## Your instructions
After counting the lines below that contain "Left", reply with that number alone.

## Records
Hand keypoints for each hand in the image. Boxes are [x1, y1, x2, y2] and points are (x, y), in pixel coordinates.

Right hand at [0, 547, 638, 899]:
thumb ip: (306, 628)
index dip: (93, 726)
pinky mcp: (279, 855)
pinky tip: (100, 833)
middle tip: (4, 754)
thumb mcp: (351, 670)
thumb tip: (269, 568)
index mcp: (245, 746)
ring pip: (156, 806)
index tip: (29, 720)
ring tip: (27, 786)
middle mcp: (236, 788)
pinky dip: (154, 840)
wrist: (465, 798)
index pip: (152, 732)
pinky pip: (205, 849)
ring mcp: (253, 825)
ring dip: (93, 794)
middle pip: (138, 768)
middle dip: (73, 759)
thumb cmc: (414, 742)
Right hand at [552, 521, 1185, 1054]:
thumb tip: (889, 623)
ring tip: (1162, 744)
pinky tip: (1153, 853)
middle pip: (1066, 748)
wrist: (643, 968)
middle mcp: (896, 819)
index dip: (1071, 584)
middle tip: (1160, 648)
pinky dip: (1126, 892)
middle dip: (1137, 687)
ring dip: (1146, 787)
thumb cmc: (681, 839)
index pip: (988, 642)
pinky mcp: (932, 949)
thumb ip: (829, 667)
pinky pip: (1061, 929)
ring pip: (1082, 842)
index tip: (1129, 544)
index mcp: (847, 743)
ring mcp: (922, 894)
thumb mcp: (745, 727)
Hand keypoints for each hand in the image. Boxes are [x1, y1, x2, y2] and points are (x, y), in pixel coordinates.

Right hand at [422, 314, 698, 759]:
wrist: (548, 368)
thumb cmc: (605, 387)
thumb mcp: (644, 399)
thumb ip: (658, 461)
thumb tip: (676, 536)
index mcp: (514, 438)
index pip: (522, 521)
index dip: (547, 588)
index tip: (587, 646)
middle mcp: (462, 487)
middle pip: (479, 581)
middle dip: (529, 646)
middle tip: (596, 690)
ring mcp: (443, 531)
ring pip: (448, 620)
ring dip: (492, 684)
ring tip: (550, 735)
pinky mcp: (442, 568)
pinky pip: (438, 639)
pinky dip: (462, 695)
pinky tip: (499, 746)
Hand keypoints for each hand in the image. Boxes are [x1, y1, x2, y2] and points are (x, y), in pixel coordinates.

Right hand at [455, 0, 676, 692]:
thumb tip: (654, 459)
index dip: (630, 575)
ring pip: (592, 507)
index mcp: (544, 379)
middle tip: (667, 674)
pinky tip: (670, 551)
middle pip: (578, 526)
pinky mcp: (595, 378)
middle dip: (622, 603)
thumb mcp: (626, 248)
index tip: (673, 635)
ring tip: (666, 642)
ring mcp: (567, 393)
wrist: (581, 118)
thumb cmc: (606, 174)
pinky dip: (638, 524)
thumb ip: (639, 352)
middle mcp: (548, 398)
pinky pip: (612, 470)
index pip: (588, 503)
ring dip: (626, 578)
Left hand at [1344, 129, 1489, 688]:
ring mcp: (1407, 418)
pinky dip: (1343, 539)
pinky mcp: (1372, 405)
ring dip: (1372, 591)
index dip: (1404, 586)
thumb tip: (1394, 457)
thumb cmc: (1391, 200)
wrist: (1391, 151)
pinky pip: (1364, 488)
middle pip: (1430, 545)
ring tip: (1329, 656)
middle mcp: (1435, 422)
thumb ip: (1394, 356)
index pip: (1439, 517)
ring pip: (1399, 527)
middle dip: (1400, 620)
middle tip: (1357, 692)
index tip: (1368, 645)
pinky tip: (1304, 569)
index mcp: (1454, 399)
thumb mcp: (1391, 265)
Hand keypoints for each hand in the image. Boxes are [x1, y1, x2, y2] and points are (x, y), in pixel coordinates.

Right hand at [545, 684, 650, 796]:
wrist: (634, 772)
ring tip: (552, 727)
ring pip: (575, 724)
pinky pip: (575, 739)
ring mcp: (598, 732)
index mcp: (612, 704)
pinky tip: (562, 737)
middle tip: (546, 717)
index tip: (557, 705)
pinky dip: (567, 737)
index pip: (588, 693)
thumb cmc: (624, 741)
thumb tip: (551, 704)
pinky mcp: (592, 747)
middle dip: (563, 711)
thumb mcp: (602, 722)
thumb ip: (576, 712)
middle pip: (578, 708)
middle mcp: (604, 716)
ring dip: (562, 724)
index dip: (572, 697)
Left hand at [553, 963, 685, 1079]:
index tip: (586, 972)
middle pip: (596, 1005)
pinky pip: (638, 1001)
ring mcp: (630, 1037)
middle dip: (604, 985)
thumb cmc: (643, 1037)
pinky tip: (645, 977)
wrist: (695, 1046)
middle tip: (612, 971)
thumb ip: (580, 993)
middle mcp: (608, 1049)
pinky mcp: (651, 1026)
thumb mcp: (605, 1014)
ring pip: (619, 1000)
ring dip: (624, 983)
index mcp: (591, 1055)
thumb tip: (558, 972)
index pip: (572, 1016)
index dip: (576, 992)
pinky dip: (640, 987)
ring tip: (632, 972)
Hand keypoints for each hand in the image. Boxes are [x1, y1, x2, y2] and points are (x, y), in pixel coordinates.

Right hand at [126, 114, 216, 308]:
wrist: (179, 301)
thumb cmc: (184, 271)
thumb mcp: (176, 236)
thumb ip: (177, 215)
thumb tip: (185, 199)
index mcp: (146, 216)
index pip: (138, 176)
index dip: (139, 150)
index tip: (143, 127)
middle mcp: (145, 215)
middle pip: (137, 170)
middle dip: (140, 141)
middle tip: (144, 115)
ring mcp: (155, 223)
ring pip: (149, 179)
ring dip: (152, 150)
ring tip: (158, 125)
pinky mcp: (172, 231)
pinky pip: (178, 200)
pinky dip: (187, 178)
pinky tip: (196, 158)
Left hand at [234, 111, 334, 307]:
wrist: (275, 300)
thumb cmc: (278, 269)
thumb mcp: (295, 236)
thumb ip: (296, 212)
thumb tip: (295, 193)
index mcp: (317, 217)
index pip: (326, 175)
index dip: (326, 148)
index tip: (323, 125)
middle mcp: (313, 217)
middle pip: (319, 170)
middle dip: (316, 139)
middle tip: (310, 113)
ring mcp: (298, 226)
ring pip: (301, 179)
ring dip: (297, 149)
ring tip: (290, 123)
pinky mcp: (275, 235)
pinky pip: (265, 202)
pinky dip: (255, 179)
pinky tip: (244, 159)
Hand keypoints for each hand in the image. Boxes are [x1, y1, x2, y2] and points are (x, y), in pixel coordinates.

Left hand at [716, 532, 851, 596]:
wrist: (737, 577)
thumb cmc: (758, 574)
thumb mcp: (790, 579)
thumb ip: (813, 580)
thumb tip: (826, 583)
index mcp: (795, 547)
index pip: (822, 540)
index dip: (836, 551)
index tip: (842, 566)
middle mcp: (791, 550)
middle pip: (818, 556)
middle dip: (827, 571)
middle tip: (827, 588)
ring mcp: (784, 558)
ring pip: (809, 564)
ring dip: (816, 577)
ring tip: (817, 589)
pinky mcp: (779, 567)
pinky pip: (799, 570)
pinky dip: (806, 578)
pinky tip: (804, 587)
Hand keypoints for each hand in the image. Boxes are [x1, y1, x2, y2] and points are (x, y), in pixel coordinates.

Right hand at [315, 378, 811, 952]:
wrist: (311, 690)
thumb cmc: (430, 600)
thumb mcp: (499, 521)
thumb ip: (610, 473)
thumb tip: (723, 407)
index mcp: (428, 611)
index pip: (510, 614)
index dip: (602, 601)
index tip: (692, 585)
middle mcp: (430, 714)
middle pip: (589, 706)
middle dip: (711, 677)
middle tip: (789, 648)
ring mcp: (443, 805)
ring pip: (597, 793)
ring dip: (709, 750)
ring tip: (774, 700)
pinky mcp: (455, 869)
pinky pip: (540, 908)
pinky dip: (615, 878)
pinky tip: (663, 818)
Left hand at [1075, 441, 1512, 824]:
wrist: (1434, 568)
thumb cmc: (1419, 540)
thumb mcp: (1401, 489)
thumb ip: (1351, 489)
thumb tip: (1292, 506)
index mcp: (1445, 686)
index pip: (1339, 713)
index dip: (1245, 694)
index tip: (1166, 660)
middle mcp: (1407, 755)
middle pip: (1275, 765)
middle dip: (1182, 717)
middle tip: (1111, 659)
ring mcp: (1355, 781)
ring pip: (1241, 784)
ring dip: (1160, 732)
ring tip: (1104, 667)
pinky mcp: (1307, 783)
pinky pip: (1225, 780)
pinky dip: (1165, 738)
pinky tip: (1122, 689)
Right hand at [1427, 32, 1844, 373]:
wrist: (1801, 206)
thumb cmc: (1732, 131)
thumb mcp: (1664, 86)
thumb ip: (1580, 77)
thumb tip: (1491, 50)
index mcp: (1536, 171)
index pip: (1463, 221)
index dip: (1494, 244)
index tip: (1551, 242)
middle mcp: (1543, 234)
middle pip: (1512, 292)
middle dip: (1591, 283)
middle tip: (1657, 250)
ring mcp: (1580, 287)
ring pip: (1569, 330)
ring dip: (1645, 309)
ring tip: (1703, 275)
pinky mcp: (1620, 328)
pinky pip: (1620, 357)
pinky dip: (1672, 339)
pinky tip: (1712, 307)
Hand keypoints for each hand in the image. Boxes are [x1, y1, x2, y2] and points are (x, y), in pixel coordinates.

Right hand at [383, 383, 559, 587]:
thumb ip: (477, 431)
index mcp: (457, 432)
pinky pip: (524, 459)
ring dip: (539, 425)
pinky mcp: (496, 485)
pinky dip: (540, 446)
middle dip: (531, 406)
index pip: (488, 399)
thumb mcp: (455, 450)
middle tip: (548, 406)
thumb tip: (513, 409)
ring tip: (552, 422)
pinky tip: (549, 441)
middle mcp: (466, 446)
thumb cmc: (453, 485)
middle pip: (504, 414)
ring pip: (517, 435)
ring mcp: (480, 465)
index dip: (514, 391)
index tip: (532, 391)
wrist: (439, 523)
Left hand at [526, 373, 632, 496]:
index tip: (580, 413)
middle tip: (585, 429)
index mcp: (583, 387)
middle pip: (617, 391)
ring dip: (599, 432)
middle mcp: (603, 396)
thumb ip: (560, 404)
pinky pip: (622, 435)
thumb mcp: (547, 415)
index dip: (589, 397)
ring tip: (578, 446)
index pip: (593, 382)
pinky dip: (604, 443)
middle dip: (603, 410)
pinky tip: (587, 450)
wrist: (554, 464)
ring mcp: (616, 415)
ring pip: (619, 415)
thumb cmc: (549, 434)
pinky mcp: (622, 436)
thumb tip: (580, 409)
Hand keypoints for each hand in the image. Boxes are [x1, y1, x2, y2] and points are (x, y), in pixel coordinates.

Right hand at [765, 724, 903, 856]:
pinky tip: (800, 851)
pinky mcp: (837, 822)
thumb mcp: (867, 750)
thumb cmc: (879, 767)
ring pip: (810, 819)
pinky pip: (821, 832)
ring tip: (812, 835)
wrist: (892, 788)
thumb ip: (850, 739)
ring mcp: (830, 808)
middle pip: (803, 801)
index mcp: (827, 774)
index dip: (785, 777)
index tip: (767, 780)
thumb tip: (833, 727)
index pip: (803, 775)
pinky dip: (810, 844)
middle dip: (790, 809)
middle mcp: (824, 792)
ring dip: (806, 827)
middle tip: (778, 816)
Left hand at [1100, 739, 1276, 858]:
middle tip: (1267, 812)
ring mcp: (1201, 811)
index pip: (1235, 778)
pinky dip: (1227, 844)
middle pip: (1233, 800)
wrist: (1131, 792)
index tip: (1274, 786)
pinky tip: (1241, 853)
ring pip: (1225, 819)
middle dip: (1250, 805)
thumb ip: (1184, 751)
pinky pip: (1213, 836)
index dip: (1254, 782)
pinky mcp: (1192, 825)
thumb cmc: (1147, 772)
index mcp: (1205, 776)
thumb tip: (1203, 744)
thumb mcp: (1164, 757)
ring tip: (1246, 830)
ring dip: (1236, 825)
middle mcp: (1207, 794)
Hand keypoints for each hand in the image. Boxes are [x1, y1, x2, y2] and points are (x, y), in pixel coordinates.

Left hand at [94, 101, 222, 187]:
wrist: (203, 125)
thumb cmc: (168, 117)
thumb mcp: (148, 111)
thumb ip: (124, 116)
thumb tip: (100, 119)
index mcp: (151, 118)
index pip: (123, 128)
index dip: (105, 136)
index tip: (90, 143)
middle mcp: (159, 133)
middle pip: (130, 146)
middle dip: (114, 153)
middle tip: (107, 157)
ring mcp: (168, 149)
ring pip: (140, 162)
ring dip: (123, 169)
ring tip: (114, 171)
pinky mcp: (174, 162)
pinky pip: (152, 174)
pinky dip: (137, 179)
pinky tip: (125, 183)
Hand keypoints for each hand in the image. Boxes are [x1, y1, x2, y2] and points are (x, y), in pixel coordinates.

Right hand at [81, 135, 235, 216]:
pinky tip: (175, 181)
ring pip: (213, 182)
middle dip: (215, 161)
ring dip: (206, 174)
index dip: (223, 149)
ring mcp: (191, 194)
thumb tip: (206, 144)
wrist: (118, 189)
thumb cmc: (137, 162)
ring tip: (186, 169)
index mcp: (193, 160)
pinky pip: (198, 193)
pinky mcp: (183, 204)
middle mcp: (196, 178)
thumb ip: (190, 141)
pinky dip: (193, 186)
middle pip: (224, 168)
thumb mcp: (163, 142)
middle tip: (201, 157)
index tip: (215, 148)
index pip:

## Answer to the problem
8